Telefonearon a mamá para pedirle que subiera a la planta. La acompañamos y se presentó el cirujano a la puerta de la habitación. Ellos pensaban que el baipás era la solución pero hasta que no abrieran no podían evaluar el estado real del órgano. Por otra parte, nos advertía de que ese tipo de intervenciones solían ser largas, pero no debíamos preocuparnos porque en cuanto terminaran saldrían para contarnos el resultado.

Preferimos quedarnos todas juntas en el hospital como una piña, aun a sabiendas de que nada podía hacerse más que esperar.

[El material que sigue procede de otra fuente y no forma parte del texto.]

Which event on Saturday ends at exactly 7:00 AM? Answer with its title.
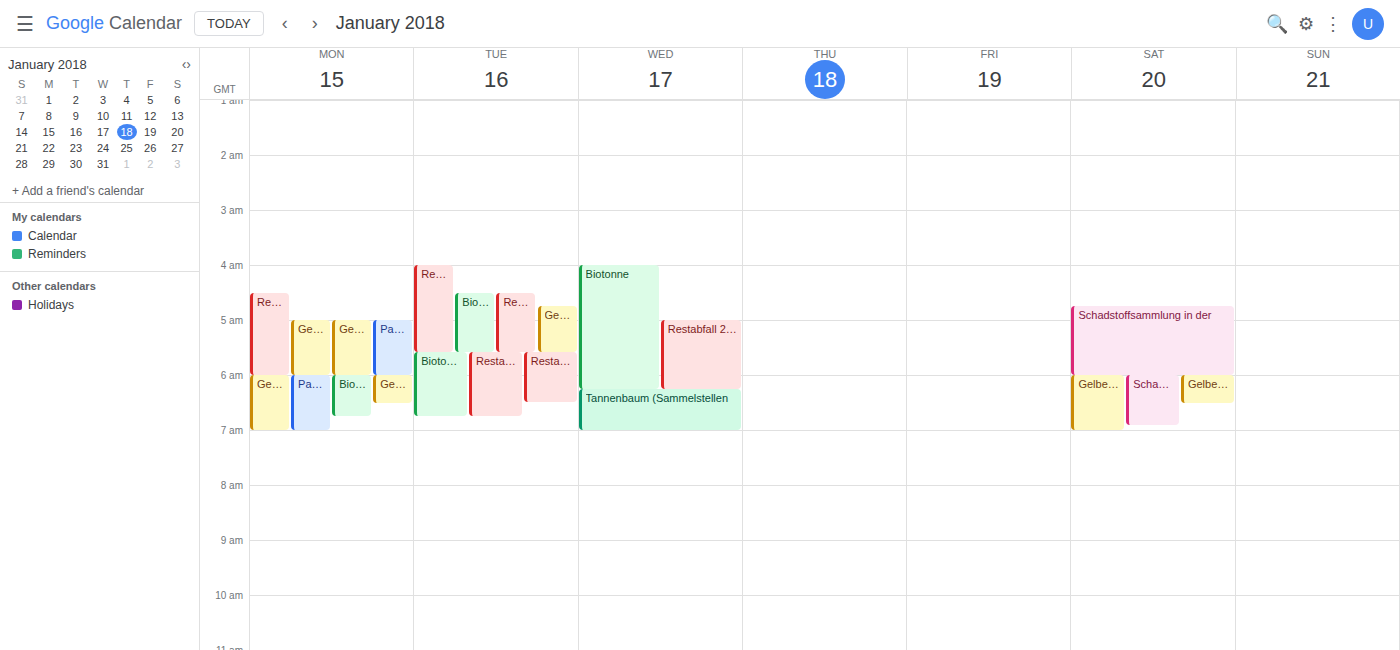
"Gelber Sack"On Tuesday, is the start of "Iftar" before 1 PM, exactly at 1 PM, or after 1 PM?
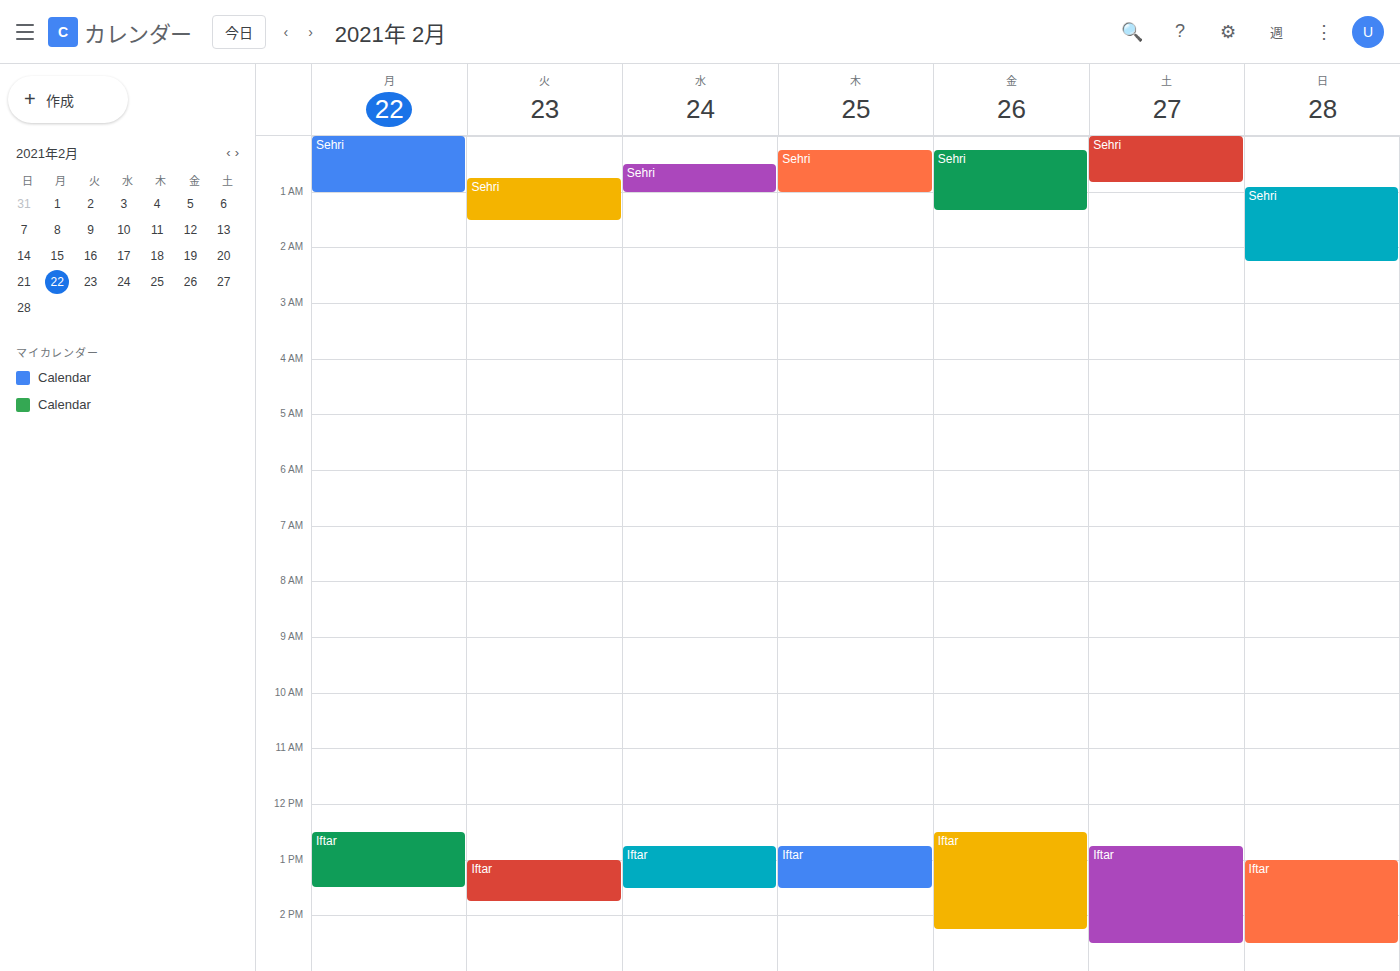
1:00 PM -- exactly at 1 PM, on the 1 PM line."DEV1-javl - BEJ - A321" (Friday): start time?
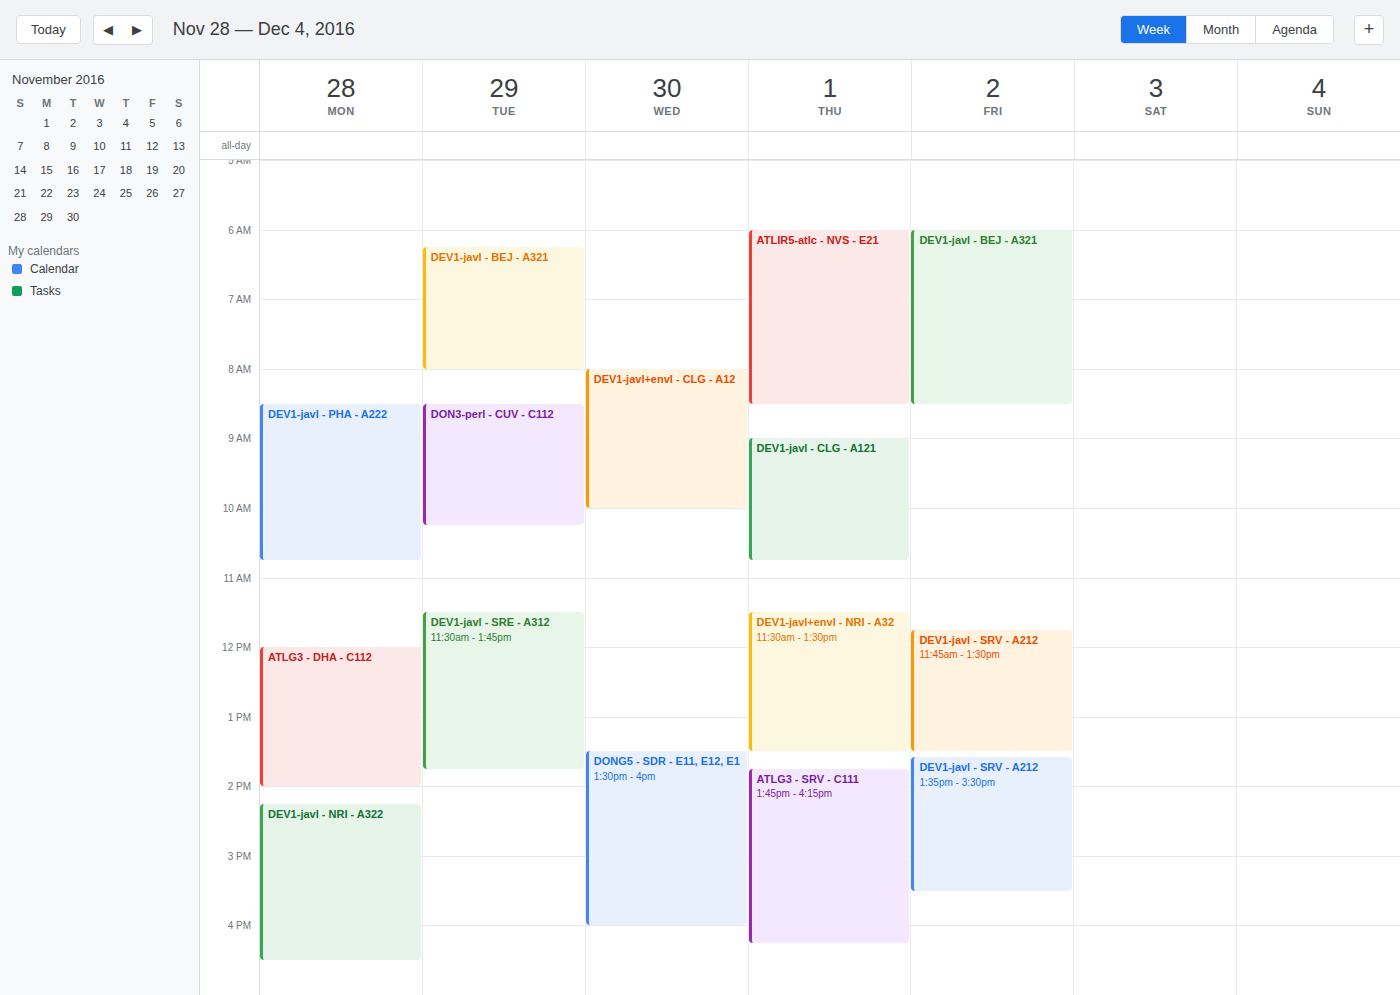
6:00 AMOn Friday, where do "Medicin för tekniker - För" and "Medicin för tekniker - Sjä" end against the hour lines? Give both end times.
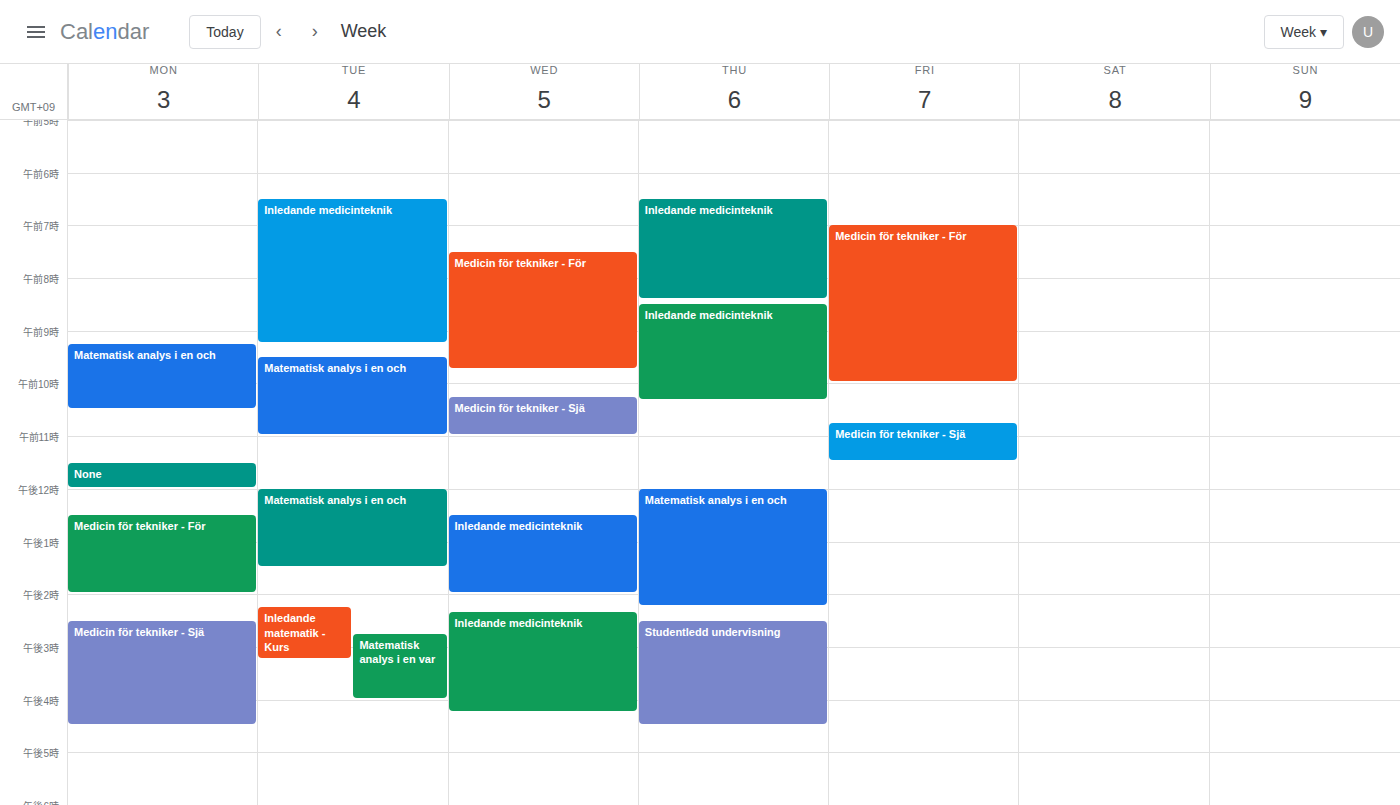
"Medicin för tekniker - För": 10:00 AM, exactly on the 10 AM line. "Medicin för tekniker - Sjä": 11:30 AM, halfway between the 11 AM and 12 PM lines.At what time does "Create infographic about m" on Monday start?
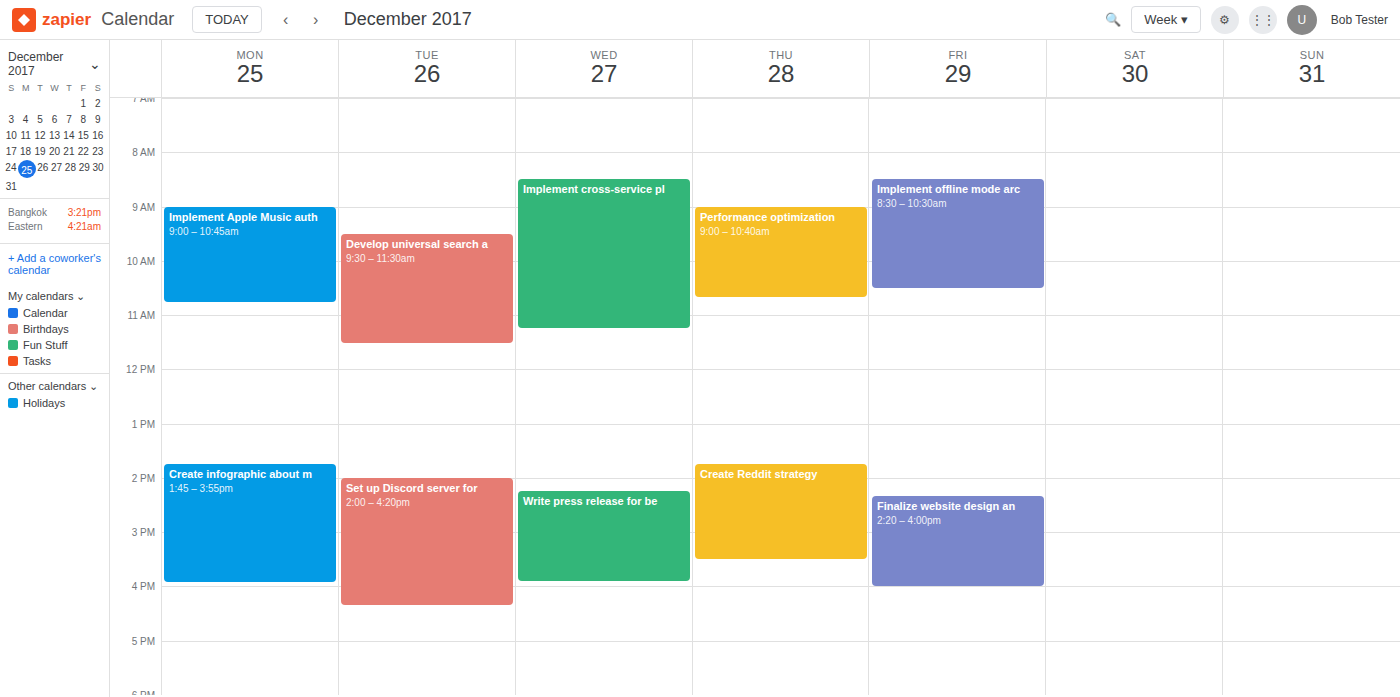
1:45 PM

Agotamos los cafés de la máquina de aquella planta y subimos y bajamos a las plantas contiguas para mantenernos despejadas. Pasadas las diez de la noche una cirujana salió a informarnos:

- La operación ha salido bien, le hemos puesto dos baipases y ahora hemos de esperar de nuevo otras setenta y dos horas para dar un pronóstico certero. Lo dejamos en la UCI pero en cuanto se recupere lo trasladarán a la planta porque estamos convencidos de la importancia que pueden tener ustedes en la mejoría o incluso en la recuperación de su padre. Ya saben que hay mucha gente con varias válvulas implantadas que llevan una buena vida durante años. Sin embargo no puedo por menos de decirles que el corazón de Ceferino está débil y sus arterias estrechadas dificultan la circulación. Por lo tanto, esperemos.

Yo preferí quedarme a la puerta de la UCI un rato para desconectar de la angustia que me producía aquella situación, necesitaba un tiempo de soledad para sentirme mejor. Ellas lo entendieron y se fueron a casa.